◆ REQUIRED WORK ◆
Please copy, word for word, the line that contains "botella [blanco] (538,253,555,300)" and every line after it through the end of the records, and nothing more.

BEGIN MATERIAL SHOWN

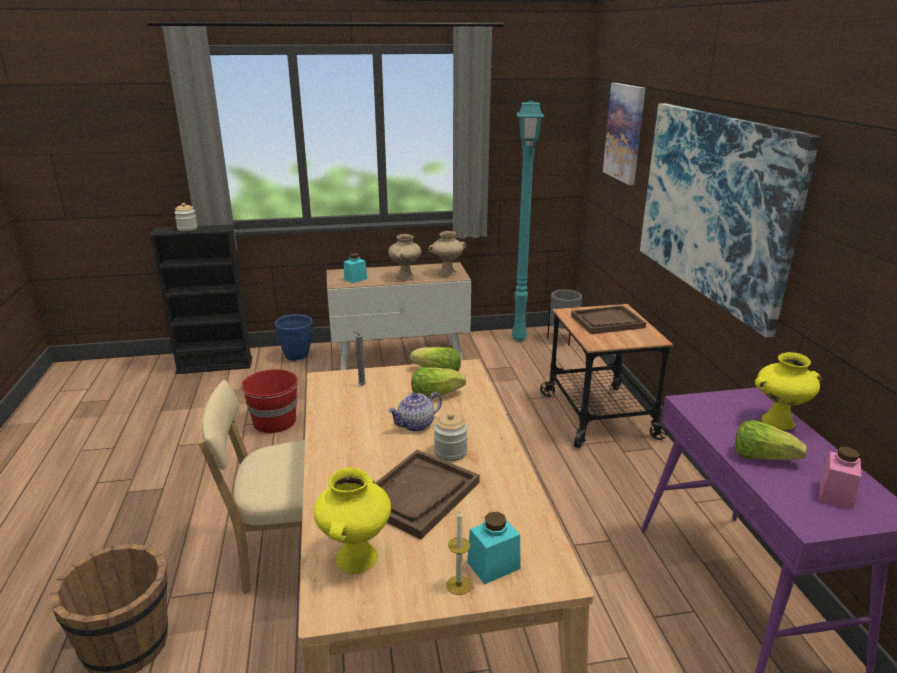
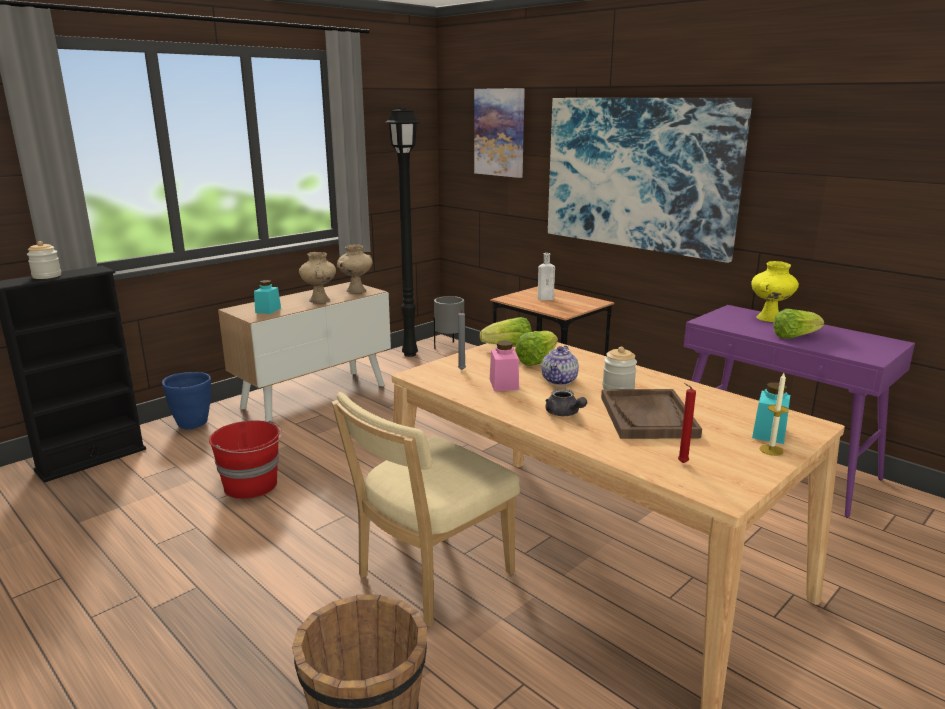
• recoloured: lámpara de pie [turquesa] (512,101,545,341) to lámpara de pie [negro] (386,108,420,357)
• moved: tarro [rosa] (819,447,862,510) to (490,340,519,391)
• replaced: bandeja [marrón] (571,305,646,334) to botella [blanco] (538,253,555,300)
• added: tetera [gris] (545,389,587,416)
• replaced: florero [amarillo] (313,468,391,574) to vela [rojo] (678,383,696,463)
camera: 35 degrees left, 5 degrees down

END MATERIAL SHOWN

◆ ANSWER AREA ◆
• replaced: bandeja [marrón] (571,305,646,334) to botella [blanco] (538,253,555,300)
• added: tetera [gris] (545,389,587,416)
• replaced: florero [amarillo] (313,468,391,574) to vela [rojo] (678,383,696,463)
camera: 35 degrees left, 5 degrees down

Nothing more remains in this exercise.